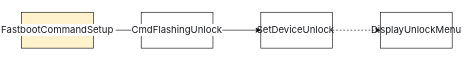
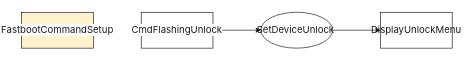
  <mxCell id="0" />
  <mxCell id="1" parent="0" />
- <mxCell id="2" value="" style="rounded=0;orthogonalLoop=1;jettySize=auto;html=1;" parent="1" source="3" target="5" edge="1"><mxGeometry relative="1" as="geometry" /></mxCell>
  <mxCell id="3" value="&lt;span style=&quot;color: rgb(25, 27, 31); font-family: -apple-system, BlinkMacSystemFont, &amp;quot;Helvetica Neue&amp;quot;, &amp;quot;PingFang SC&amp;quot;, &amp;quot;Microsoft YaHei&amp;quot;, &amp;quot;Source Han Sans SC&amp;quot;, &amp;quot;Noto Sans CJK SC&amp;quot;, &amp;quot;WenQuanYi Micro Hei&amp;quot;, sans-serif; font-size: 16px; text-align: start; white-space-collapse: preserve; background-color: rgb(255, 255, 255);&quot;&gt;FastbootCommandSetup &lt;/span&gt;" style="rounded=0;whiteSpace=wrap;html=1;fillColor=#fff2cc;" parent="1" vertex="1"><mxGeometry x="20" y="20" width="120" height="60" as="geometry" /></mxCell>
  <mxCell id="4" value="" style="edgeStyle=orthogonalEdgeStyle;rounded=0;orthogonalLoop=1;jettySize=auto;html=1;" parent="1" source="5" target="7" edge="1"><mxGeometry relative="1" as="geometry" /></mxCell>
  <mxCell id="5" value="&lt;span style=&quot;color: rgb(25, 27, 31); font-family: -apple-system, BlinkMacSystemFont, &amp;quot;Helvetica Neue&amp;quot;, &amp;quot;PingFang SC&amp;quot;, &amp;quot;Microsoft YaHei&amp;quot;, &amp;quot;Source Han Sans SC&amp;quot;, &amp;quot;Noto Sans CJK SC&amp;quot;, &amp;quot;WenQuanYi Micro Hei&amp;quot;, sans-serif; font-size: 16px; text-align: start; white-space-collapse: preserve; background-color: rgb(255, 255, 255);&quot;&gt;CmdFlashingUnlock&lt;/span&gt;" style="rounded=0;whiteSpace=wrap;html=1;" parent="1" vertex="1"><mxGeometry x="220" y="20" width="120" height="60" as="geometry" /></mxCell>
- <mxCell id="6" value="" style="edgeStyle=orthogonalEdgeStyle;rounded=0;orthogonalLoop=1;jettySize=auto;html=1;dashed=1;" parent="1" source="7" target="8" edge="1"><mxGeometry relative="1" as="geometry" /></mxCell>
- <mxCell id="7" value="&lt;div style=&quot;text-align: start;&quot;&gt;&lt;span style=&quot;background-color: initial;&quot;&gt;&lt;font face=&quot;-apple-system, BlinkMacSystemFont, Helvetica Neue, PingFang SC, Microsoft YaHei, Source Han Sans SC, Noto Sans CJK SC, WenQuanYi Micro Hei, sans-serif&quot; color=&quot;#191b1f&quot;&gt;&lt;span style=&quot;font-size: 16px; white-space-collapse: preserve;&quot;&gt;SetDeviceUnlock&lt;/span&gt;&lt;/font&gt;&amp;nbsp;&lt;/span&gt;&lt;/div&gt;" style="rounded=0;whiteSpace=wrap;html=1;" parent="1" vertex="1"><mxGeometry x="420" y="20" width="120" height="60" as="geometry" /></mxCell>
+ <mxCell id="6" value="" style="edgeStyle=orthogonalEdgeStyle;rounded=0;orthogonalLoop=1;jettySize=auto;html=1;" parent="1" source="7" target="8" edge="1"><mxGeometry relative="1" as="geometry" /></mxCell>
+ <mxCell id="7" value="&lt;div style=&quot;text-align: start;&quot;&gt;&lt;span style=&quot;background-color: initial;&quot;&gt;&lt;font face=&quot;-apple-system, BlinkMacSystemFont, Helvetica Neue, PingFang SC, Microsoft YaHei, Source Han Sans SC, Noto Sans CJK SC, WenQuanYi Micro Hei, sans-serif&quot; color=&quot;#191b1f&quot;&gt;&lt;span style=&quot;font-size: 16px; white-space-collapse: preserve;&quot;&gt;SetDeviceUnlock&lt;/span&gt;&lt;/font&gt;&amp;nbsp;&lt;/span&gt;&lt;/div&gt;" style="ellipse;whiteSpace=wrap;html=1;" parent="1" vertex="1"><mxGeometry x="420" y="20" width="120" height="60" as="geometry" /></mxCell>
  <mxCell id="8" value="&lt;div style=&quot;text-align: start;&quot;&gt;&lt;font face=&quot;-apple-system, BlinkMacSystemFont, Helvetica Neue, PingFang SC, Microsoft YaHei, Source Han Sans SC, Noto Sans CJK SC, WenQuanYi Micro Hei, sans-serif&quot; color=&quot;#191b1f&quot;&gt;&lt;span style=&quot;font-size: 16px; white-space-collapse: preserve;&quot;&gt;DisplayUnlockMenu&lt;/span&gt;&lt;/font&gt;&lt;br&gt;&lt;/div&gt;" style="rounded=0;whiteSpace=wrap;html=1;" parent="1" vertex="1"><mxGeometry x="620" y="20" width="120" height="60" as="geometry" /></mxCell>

----

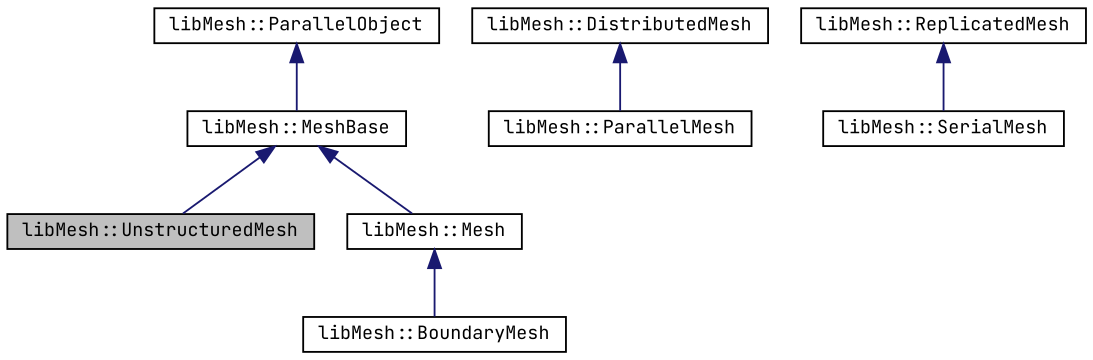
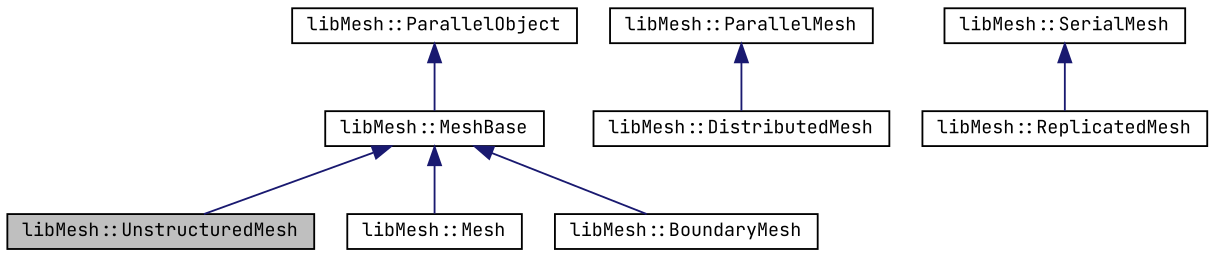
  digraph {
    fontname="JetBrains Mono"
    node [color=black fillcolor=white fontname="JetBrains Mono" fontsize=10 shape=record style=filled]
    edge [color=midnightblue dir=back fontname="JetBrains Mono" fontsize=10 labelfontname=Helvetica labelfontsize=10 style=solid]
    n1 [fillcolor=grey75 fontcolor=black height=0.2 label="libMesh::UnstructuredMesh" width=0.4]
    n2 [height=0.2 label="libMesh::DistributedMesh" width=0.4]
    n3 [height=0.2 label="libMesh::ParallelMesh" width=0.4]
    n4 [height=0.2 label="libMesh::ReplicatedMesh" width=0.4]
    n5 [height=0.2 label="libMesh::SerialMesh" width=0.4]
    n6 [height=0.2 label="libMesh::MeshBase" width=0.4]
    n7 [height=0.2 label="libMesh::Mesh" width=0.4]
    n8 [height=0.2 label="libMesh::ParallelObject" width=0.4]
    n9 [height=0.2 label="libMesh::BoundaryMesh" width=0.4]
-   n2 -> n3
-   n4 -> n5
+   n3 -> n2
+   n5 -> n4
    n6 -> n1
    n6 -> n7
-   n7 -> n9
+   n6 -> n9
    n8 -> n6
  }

----

• EXERCISE OBJECTIVE: From the listing above, pull out every line that contains the string "fontsize". Case matters.

• ANSWER TO THE TASK:
    node [color=black fillcolor=white fontname="JetBrains Mono" fontsize=10 shape=record style=filled]
    edge [color=midnightblue dir=back fontname="JetBrains Mono" fontsize=10 labelfontname=Helvetica labelfontsize=10 style=solid]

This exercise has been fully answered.